De opvolgers van Koeman vinden nooit diezelfde vastigheid aan de zijkant. Babel en Bergwijn verliezen na transfers vorm bij hun club, waardoor Frank de Boer de zoektocht vanaf nul begint. Hij probeert spelers als Steven Berghuis, Donyell Malen en Calvin Stengs vanaf de rechterflank. Memphis Depay verhuist hij naar links, om met Luuk de Jong een aanspeelpunt in de spits te zetten. Na een pijnlijke nederlaag in Turkije herziet hij dat strijdplan. De Boer schakelt naar 5-3-2. ‘Als je naar de kwaliteiten van de spelers kijkt, is dit een uitstekend systeem’, luidt zijn oordeel. Anders gezegd: Oranje heeft veel goede verdedigers, maar weinig goede vleugelaanvallers.
Louis van Gaal wisselt vanwege de gebrekkige opties aan de zijkant voor het WK in Qatar óók van formatie. Hoewel hij Oranje in 4-3-3 naar de eindronde leidt, vertelt hij bij zijn aanstelling te opteren voor een andere speelwijze. Hij moet alleen de spelers nog overtuigen, zegt hij. ‘Ik vind dat deze selectie is gemaakt om 5-3-2, of 5-2-3, te spelen. Bij het Nederland elftal zijn de vleugels niet sterk bezet.’

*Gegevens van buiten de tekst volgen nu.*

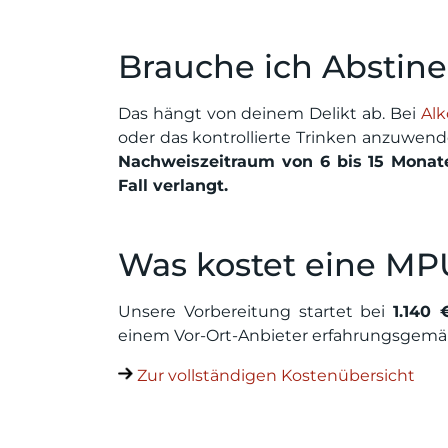
Brauche ich Abstin
Das hängt von deinem Delikt ab. Bei
Alk
oder das kontrollierte Trinken anzuwend
Nachweiszeitraum von 6 bis 15 Monat
Fall verlangt.
Was kostet eine MP
Unsere Vorbereitung startet bei
1.140 
einem Vor-Ort-Anbieter erfahrungsgem
Zur vollständigen Kostenübersicht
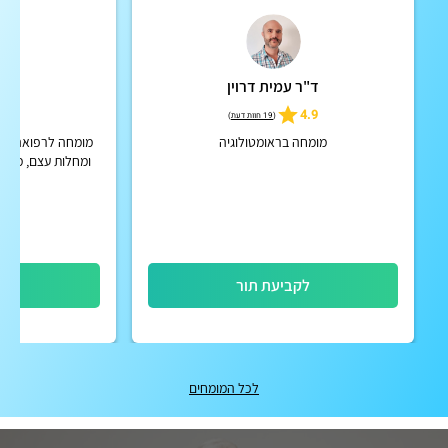
ד"ר עמית דרוין
ד"ר 
5.0
4.9
(
19 חוות דעת
)
מומחה בראומטולוגיה
מומחה לרפואה פנימ
ומחלות עצם, מנה
לקביעת תור
לק
לכל המומחים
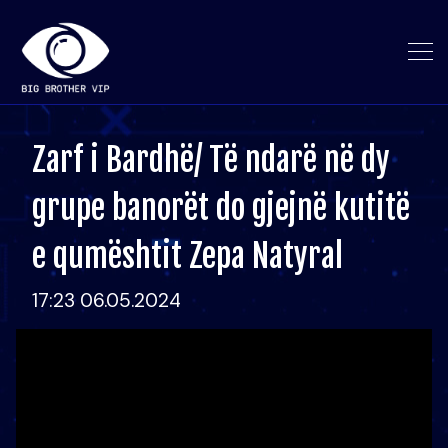
Zarf i Bardhë/ Të ndarë në dy
grupe banorët do gjejnë kutitë
e qumështit Zepa Natyral
17:23 06.05.2024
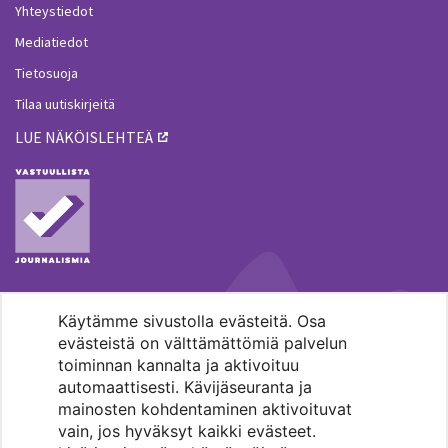
Yhteystiedot
Mediatiedot
Tietosuoja
Tilaa uutiskirjeitä
LUE NÄKÖISLEHTEÄ
Käytämme sivustolla evästeitä. Osa
MENOHAKU
evästeistä on välttämättömiä palvelun
toiminnan kannalta ja aktivoituu
automaattisesti. Kävijäseuranta ja
mainosten kohdentaminen aktivoituvat
vain, jos hyväksyt kaikki evästeet.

De spaarzame buitenspelers die Van Gaal wél tot zijn beschikking heeft, spreken vrijwel allemaal een voorkeur uit voor links boven rechts. Bergwijn, Malen, Arnaut Danjuma, Noa Lang en Cody Gakpo spelen het liefst met een hun goede rechterbeen aan de binnenkant. Berghuis was de enige met een voorkeur voor de andere flank. Van Gaal: ‘De tendens is dat je met je contrabeen op de vleugel staat. De Robben-variant. Maar ja, ik mag als bondscoach uit zo'n grote vijver vissen. Dan mag het toch niet zo zijn dat ik geen rechterspits met een linker poot kan vinden?’
Toch zoekt Ronald Koeman na zijn terugkeer ook vergeefs naar een speler met dat profiel. Bij Feyenoord (Yankuba Minteh) en PSV (Johan Bakayoko) staan buitenlanders op die plek. Op bezoek bij Frankrijk (4-0 nederlaag) kiest de herintredende bondscoach voor Steven Berghuis. Van Gaal noemde de Ajacied eerder ‘de beste rechterspits op de Nederlandse en buitenlandse velden’. In Parijs komen zijn kwetsbaarheden onder de hoogste weerstand aan de oppervlakte. Berghuis mist explosiviteit en diepgang in zijn spel. Dus óók Koeman zoekt naar alternatieven.